40. BÖLÜM: SORU YAĞMURU

12 3 0
                                    


İki elimi çenemin altına koydum ve Vanert'in ilk sorusunun ne olduğunu bildiğim için ona eş değer bir soru bulmaya çalıştım, cevap basit olduğu için basit bir soru sormalıyım.

"İki gün önceki gece o içkiyi içmiş olmamdan neden korktun?"

"Kenan o içkiyi içseydin seni öldürürdü, senin yüzünden koltuğumu kaybetmek istemedim." Zamanında sana o koltuğu veren benim, ben olmasam o koltuğa rüyanda bile oturamazdın sen.

"Yalan söylersen yalan söylerim Vanert, ya dürüst ol ya da benden doğru bir cevap bekleme." Tavsiyelerime hiç uymuyorsun Vanert, sana daha kaç kere senden daha iyi yalan söyleyen birine yalan söyleme demem lazım.

"Ayrıca Kenan'ın yanındayken olanı değil odadayken korkmanı soruyorum. Hani şu kapıyı açmak istediğimde beni durdurmuştun ya, ondan sonrası."

"Neden bunu soruyorsun?" Bıkkınlıkla nefesimi verdim.

"Her soruma neden soruyorsun diyeceksen bu iş yaş, cevabını vereceksen ver yoksa soru sorma." Vanert birkaç saniye düşündü ve sonra cevap vermeye karar vermiş olacak ki dudaklarını araladı.

"Benimle madde etkisindeyken birlikte oldun sandım, kendinde değilken senden faydalanmış olmaktan korktum." Yalan söyleyip söylemediğini anlamak için tüm vücut hareketlerini inceledim ama yalan söylediğine dair bir işaret bulamadım, Vanert doğru söylüyordu.

"İçmediğim çok barizdi, boş yere korkmuşsun."

"Biliyorum, sadece o an aklıma gelen ihtimalle beynim durdu." Normalde onunla biraz dalga geçerdim ama bu konuda hassas olduğunu görünce üzerine gitmedim ve ona istediği cevabı verdim.

"Sana müdürün tehdit edildiğini söylediğim zaman telefonu kapatmadın, ben de arkamdan söylediklerini duydum."

"Ne?" Vanert şaşkınlıkla bana baktı.

"Sen gizlice beni mi dinledin?" Alt tarafı birkaç cümle duydum, o kadar.

"Başka ne duydun peki?" İkinci soru geldi, acaba şimdi ne sorsam?

"Bana bazen Neva derken bazen de Vanaç diyorsun, ne zaman hangisi olduğumu nasıl anlıyorsun?" Birkaç istisna hariç çoğu zaman ne tarafımla karşılaştığımı anlıyordu ve bu ürkütücüydü.

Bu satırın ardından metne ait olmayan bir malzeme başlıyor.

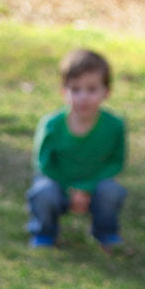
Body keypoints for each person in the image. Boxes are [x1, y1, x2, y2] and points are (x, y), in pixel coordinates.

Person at [26, 48, 128, 252]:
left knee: (112, 191)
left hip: (95, 186)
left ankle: (106, 233)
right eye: (75, 89)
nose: (83, 97)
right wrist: (70, 190)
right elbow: (43, 164)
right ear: (63, 92)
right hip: (57, 184)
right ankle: (44, 233)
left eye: (91, 89)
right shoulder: (51, 125)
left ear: (107, 92)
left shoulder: (115, 125)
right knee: (42, 192)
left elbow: (116, 163)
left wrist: (85, 188)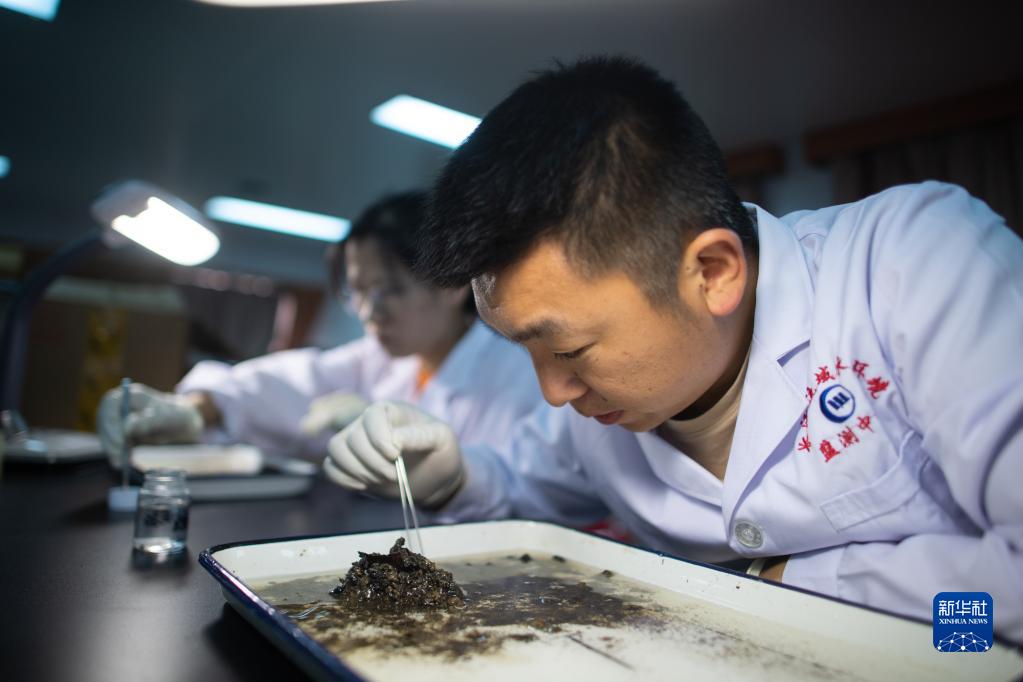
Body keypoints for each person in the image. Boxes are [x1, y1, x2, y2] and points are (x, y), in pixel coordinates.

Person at [322, 57, 1023, 641]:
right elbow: (522, 481)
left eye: (568, 348)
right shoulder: (600, 413)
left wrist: (787, 588)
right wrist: (446, 476)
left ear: (711, 272)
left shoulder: (913, 266)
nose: (553, 393)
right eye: (523, 349)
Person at [97, 191, 542, 495]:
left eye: (392, 290)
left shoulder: (518, 375)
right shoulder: (382, 360)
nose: (370, 312)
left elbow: (528, 494)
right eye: (359, 292)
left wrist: (446, 476)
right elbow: (287, 382)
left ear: (452, 286)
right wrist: (194, 409)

"Bu soru benimkine göre daha önemli, başka soru sor."

"Sen ne kadar bildiğimi anlayıp ona göre davranacaksın, ben de nasıl bildiğini anlayıp ona göre davranacağım. İkimiz de davranışlarımızı şekillendirecek bir soru sorduk, sorularımız birbirine denk." Vanert bu sefer biraz daha uzun süre düşündü ve yumruğunu sert olmayacak şekilde masaya vurdu.

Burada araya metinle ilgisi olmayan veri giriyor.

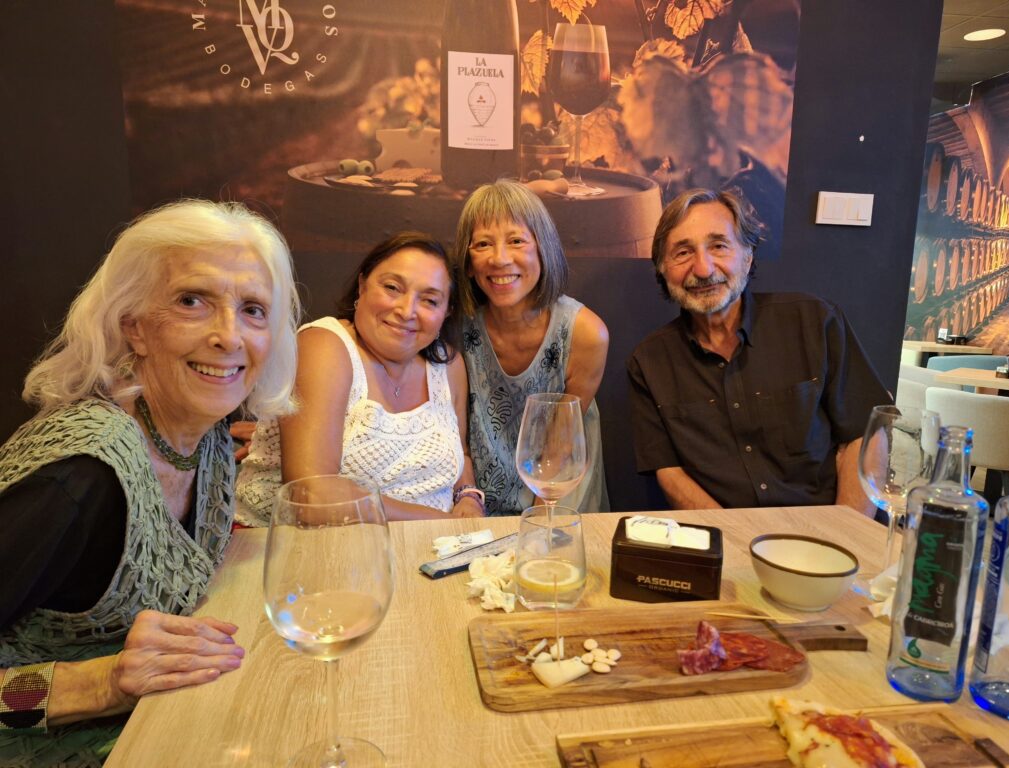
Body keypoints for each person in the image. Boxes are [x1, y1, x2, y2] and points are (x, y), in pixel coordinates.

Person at [0, 199, 300, 764]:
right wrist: (101, 683)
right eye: (193, 301)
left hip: (161, 729)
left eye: (254, 310)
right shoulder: (81, 477)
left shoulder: (203, 432)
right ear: (133, 326)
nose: (229, 336)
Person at [627, 188, 890, 514]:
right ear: (663, 270)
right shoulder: (650, 361)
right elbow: (669, 471)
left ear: (748, 254)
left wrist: (845, 535)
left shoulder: (814, 322)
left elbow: (865, 434)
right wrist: (734, 541)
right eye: (682, 253)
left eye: (719, 246)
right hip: (722, 539)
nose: (704, 268)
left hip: (822, 535)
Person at [236, 232, 483, 523]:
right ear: (363, 285)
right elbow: (310, 495)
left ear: (447, 312)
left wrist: (467, 496)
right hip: (297, 548)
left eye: (429, 300)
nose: (406, 311)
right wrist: (444, 525)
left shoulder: (447, 362)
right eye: (392, 288)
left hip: (428, 553)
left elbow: (460, 454)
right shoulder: (324, 345)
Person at [453, 179, 610, 515]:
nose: (500, 259)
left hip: (558, 491)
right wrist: (467, 497)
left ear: (543, 248)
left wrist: (537, 528)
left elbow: (560, 447)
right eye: (482, 244)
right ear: (467, 262)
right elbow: (454, 434)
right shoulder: (454, 327)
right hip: (472, 498)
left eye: (516, 240)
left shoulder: (585, 333)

"Kenan'a ne yapmayı planlıyorsun?" Güldüm, daha ikinci soruda soruları geçiştirmeye başlamıştı, belli ki bugün benden pek cevap alamayacaktı.

"İkimiz de Efsun'u ömür boyu evde tutamayacağını biliyoruz, Efsun ile ne yapmayı planlıyorsun?"

"Neden uyandığın zaman tekrar geri uyuyamıyorsun?"

"Ailene ne oldu?" Vanert birkaç saniye donakaldı, bu soruyu da cevaplayamayacağı belliydi.

"O gece neden bana yanlışlıkla fotoğraf atmış gibi yaptın?" Demek bilinçli atıldığını anladın, sandığım kadar aptal değilmişsin.

"Madem bilinçli attığımı düşünüyorsun, o halde neden geldin?"

"Talya'ya içkide madde olduğunu söyleyip gelmeseydim ölecektin." Talya'nın içkinin temiz olmadığını nerden öğrendiği belli oldu, kedi olalı bir fare tutmuşsun Vanert.